Recorde de mortos em operações vingança em 2021

Especialistas ouvidos pelo UOL apontam que a dinâmica relatada durante a operação no Complexo do Alemão é muito parecida com a ação mais letal da história do Rio de Janeiro, realizada pela Polícia Civil em maio do ano passado na favela do Jacarezinho.

Naquela ocasião, após um agente ser morto logo no início da incursão por traficantes, os policiais mataram 27 pessoas. Há indícios de que suspeitos foram mortos quando estavam desarmados e rendidos e ao menos um caso em que uma vítima era comprovadamente inocente —um jovem com deficiência que era incapaz de portar uma arma, segundo as investigações do Ministério Público.

Levantamento feito pelo Geni (Grupo de Estudos de Novos Ilegalismos) da UFF (Universidade Federal Fluminense) mostrou que, em 2021, o Rio registrou o maior número de mortos em ações policiais de vingança —realizadas após a morte de policiais ou ataques a unidades e viaturas das polícias— em 14 anos.

Foram 47 mortos em 33 ações desse tipo —27 deles no Jacarezinho. E os dados indicam que 2022 pode ter um patamar de letalidade semelhante. Até ontem, 11 operações resultaram em 21 mortos.

O pesquisador Daniel Hirata, coordenador do Geni/UFF, explica que esse tipo de ação tem se intensificado nos últimos anos devido ao descontrole das polícias.

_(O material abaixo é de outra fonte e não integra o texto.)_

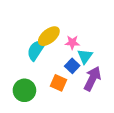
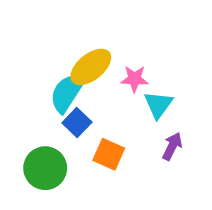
blue square: (72, 66) -> (77, 123), moved
purple arrow: (92, 79) -> (172, 146), size x0.6

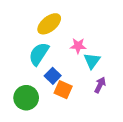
yellow ellipse: (91, 67) -> (49, 24), moved
blue square: (77, 123) -> (53, 76), moved

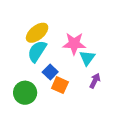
yellow ellipse: (49, 24) -> (37, 33), moved
pink star: (78, 46) -> (74, 44), size x1.5

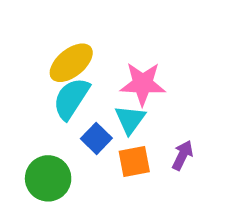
cyan triangle: (87, 58) -> (130, 120), moved
orange square: (60, 85) -> (134, 162), moved, turned -35

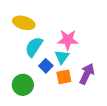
yellow ellipse: (71, 63) -> (24, 23), moved, turned 55
purple arrow: (183, 155) -> (87, 74), size x1.5

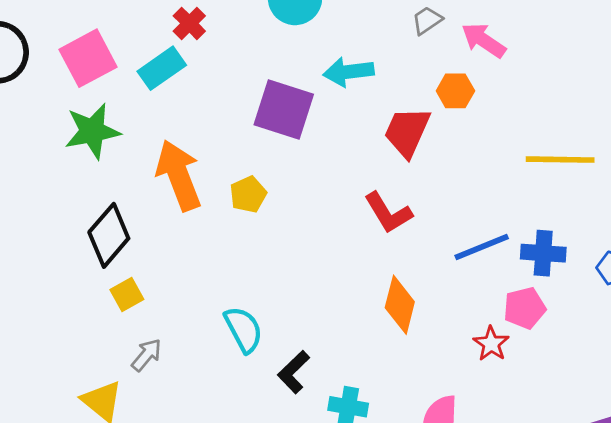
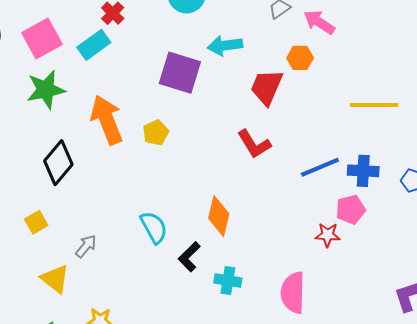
yellow square: (127, 295) -> (36, 222), moved
orange diamond: (400, 305) -> (219, 216), moved
red star: (491, 344) -> (328, 235), turned -30

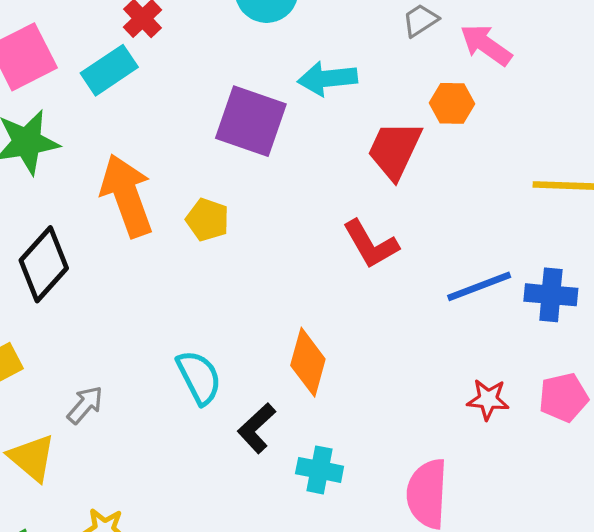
yellow pentagon: (156, 133) -> (207, 220), turned -30
pink pentagon: (351, 210) -> (563, 397), moved

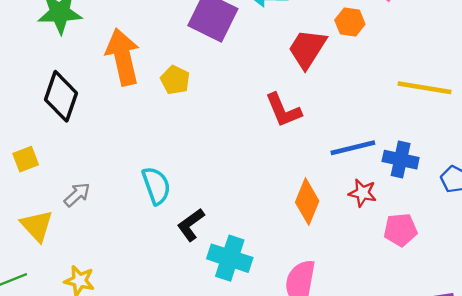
black diamond: (44, 264) -> (61, 96), turned -30
orange diamond: (308, 362) -> (307, 202), moved
red star: (488, 399) -> (363, 193), moved
cyan cross: (320, 470) -> (230, 258), size x1.4

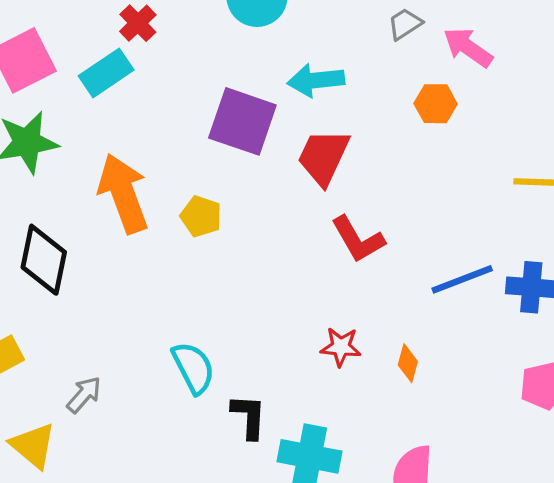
red trapezoid: (307, 49) -> (323, 157), moved
red star: (363, 193) -> (341, 347), moved
orange diamond: (307, 202) -> (408, 363), size x0.6
black L-shape: (191, 225) -> (249, 416), turned 136

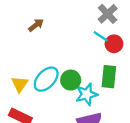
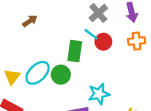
green rectangle: (109, 77) -> (75, 51), moved
cyan star: (87, 94) -> (99, 94), moved

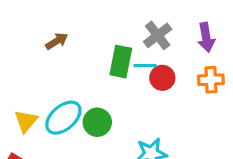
cyan line: (91, 34) -> (145, 66), turned -40
green rectangle: (75, 51) -> (121, 62), moved

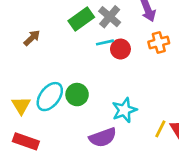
green rectangle: (121, 62) -> (81, 19), moved, turned 55

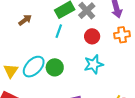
cyan line: (105, 42) -> (59, 31), moved, turned -64
cyan star: (124, 110) -> (94, 64), moved

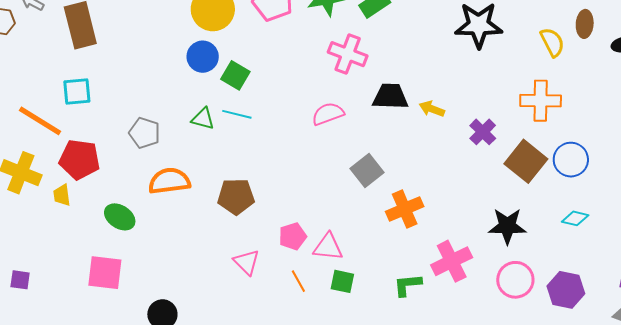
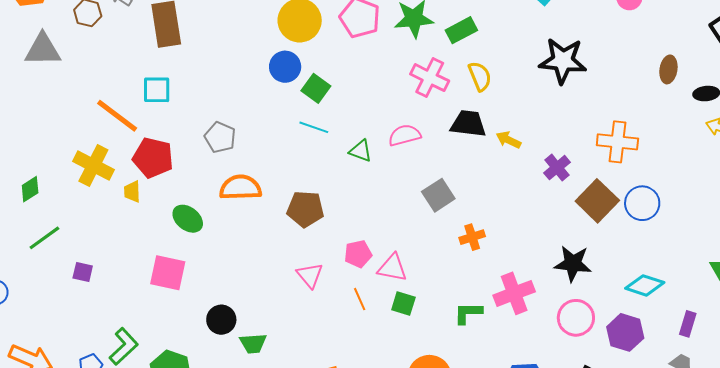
yellow semicircle: (552, 42) -> (480, 76), moved
green triangle: (203, 119) -> (361, 151), moved
orange cross: (405, 209) -> (472, 237), size x0.7
cyan diamond: (575, 218) -> (645, 285), moved, size x1.4

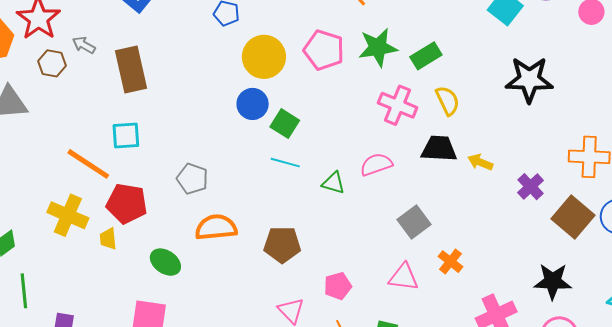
orange cross: (472, 237) -> (450, 262), turned -30
green line: (44, 238) -> (24, 291), turned -56
pink triangle: (392, 268) -> (404, 277), moved

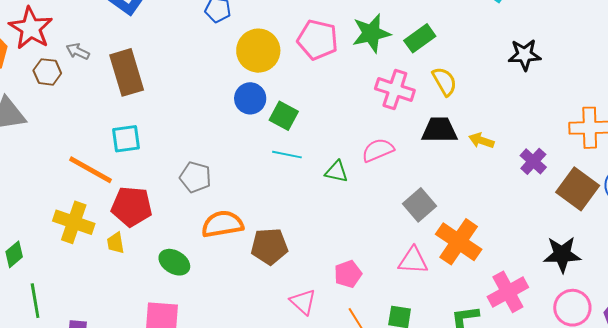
black star: (529, 80) -> (525, 55), size x0.7
brown pentagon: (282, 245) -> (269, 246), moved
orange cross: (450, 262) -> (459, 242), size x1.8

"As chamadas operações vingança tendem a ser muito mais letais do que as demais. São quatro vezes mais letais do que as feitas para cumprir mandados de busca e apreensão, segundo nossos dados. Isso mostra claramente que se já temos dificuldades no controle do uso da força, quando morre um policial isso se torna praticamente impossível", avalia.

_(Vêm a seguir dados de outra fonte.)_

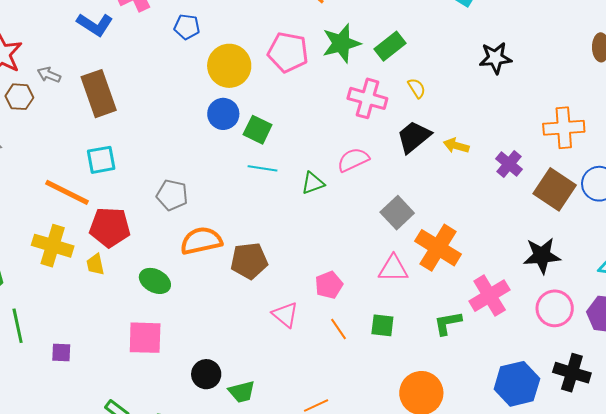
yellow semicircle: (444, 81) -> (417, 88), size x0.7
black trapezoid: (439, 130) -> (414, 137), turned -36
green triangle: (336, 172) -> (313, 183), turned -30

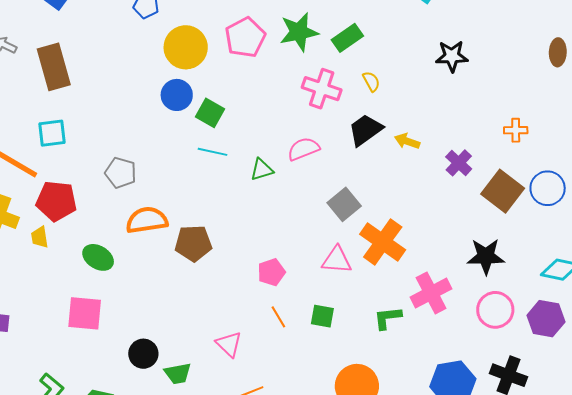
pink pentagon: (288, 52) -> (245, 37), turned 30
orange cross: (564, 128) -> (516, 130), size x0.6
pink triangle: (285, 315) -> (229, 344), moved

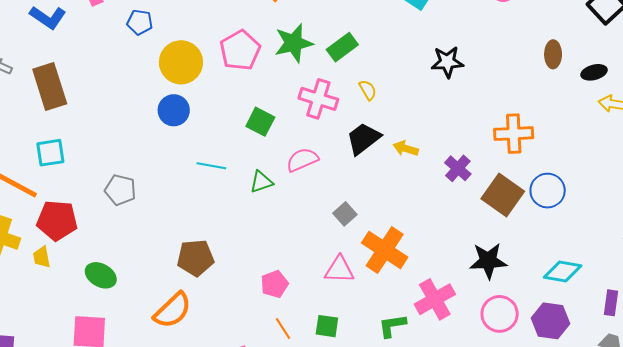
green square: (210, 113) -> (260, 122), moved
orange cross: (516, 130) -> (514, 134), size x1.6
gray square: (344, 204) -> (345, 214), size x0.7
orange semicircle: (147, 220) -> (173, 310), moved, turned 147

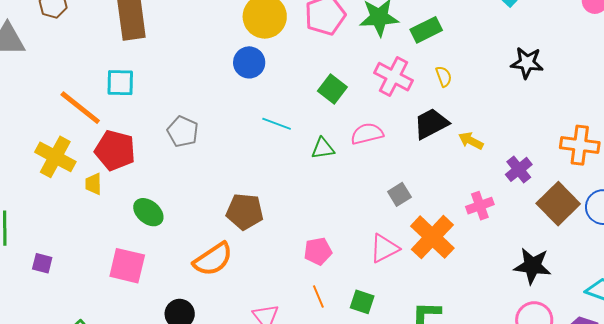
pink triangle: (339, 270) -> (384, 248), turned -40
pink cross: (435, 299) -> (480, 206), moved, size x0.7

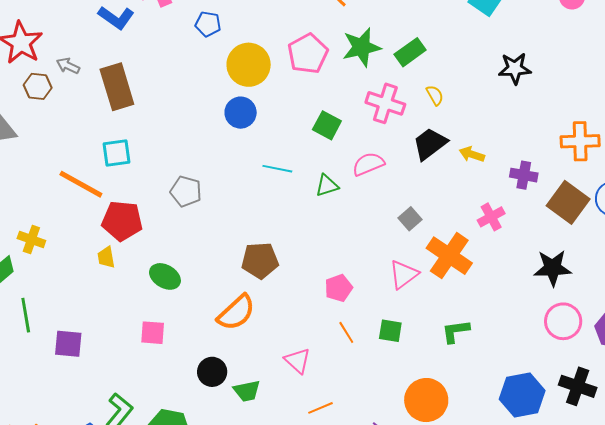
yellow cross: (55, 157) -> (31, 239), moved, size x0.7
purple cross: (519, 169) -> (524, 175), turned -32
purple square: (42, 263) -> (68, 344), size x1.4
pink square: (127, 266) -> (153, 333), size x0.7

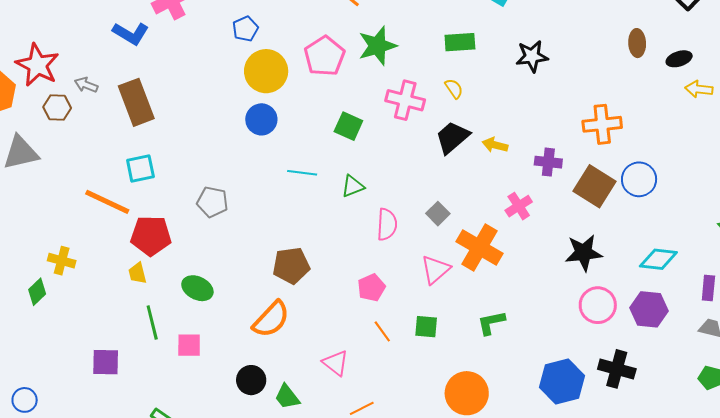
blue pentagon: (208, 24) -> (245, 29), moved, turned -30
green rectangle: (410, 52) -> (460, 42), moved, turned 36
pink semicircle: (368, 164) -> (387, 224), moved, turned 120
green line: (26, 315) -> (152, 323), moved
green trapezoid: (247, 391) -> (287, 397), turned 68

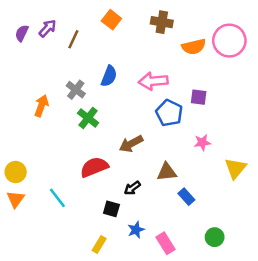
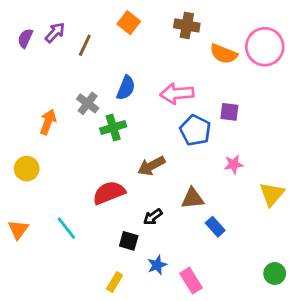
orange semicircle: (194, 47) -> (224, 54), turned 35
green cross: (88, 118) -> (113, 128), moved, turned 35
yellow circle: (16, 172) -> (27, 169), moved
green circle: (215, 237) -> (275, 273), moved

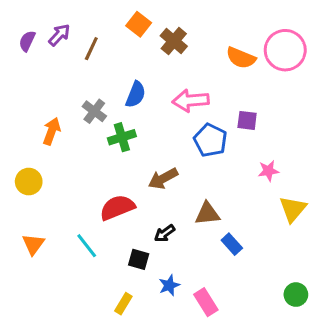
brown cross: (187, 25) -> (174, 41), moved, turned 30
pink star: (234, 164) -> (268, 171), moved
cyan line: (66, 228) -> (87, 246), moved
orange triangle: (18, 230) -> (33, 244), moved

"É importante dizer que operações de vingança são ilegais. As forças policiais têm que estar preparadas para atuar seguindo os mesmos protocolos, mesmo quando há uma situação trágica como a morte de um policial. Esse tipo de operação demonstra claramente que não há o devido preparo e respeito aos protocolos."
Daniel Hirata, coordenador do Geni/UFF

Pablo Nunes, coordenador adjunto do Cesec (Centro de Estudos de Segurança e Cidadania) da Universidade Cândido Mendes, destaca que esse tipo de ação é o oposto da missão constitucional das forças de segurança.

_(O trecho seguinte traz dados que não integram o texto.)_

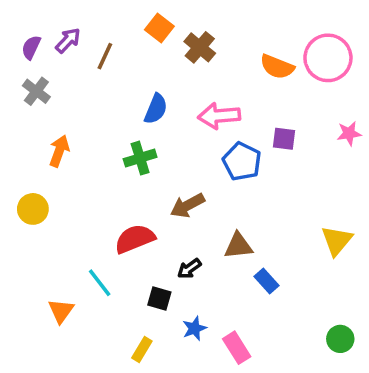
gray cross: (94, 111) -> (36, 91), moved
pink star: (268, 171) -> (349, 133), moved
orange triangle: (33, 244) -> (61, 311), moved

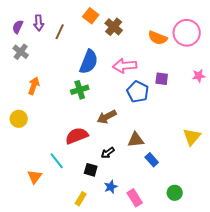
purple arrow: (68, 40) -> (39, 23), turned 133
blue semicircle: (156, 109) -> (89, 62), size x1.4
green circle: (340, 339) -> (175, 193), moved

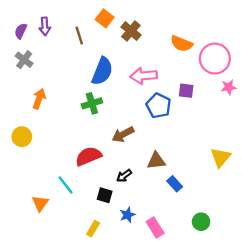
brown line: (60, 32) -> (79, 36), moved, turned -42
pink circle: (187, 33) -> (215, 59), moved

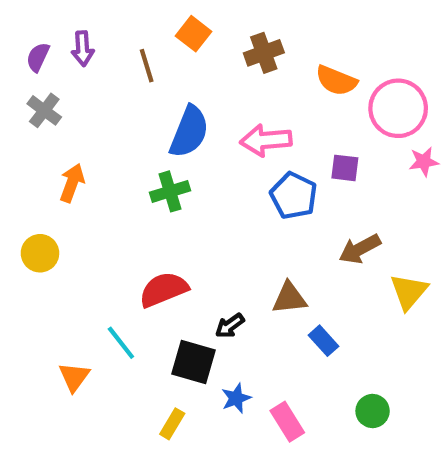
brown cross: (131, 31) -> (264, 53), moved, turned 30
brown arrow: (123, 134) -> (360, 249), moved
black square: (105, 195) -> (193, 362), size x1.5

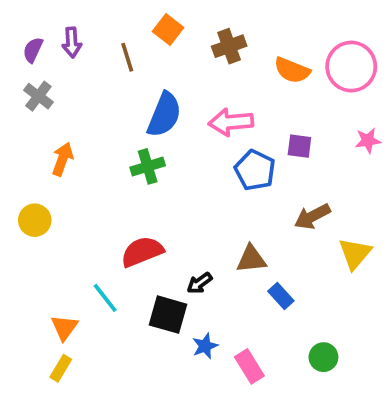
pink circle: (398, 108) -> (351, 67), moved
yellow rectangle: (172, 424) -> (61, 368), moved

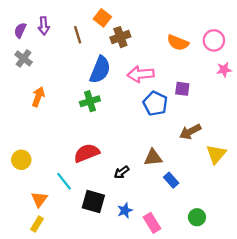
brown cross: (229, 46) -> (120, 37), moved
pink circle: (351, 67) -> (214, 40), size x0.7
pink star: (368, 141) -> (224, 70), moved
yellow circle: (35, 220) -> (21, 160), moved
black square: (168, 315) -> (93, 201), moved

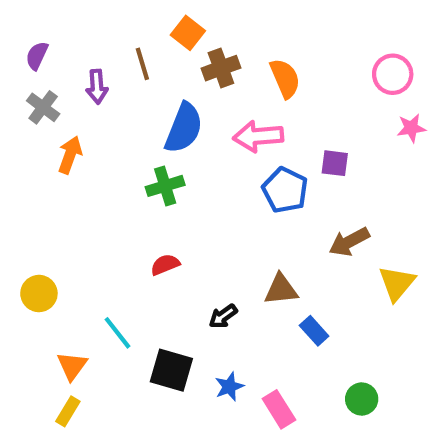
purple arrow: (44, 26) -> (97, 87), moved
orange semicircle: (178, 43) -> (285, 78), moved, turned -135
orange arrow: (38, 97) -> (70, 155), moved
red semicircle: (87, 153) -> (165, 265), moved, size x0.6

"Essas operações têm ficado cada vez mais frequentes. É uma prática antiga e recorrente. Quando a polícia decide pagar com morte a morte de um policial, ela está deixando bem claro que a sua atuação não irá se orientar pelo Estado de Direito e pelo cumprimento das leis. Quando se coloca como um agente da letalidade para dar uma resposta, acaba, de certa forma, indo no sentido contrário da sua razão de ser, que é garantir o cumprimento das leis e proteger os cidadãos", critica.

"A gente não minimiza de maneira nenhuma a morte de um policial, é algo profundamente desafiador e que traz questões importantes do ponto de vista da segurança pública. Mas existem outros meios de responder que não seja a letalidade. Quando a corporação resolve responder com morte e violência à morte de um policial, ela própria está se equiparando às forças que estão fora da lei."
Pablo Nunes, coordenador adjunto do Cesec

Em comunicado, Maria Laura Canineu, diretora da Human Rights Watch no Brasil, cobrou que seja feita uma investigação independente pelo Ministério Público e pelo Ministério Público Federal para apurar as circunstâncias das mortes.

"A investigação e responsabilização em caso de abuso policial são essenciais para romper o ciclo de violência que coloca moradores e a própria polícia em risco, com consequências desastrosas para a segurança pública", observa.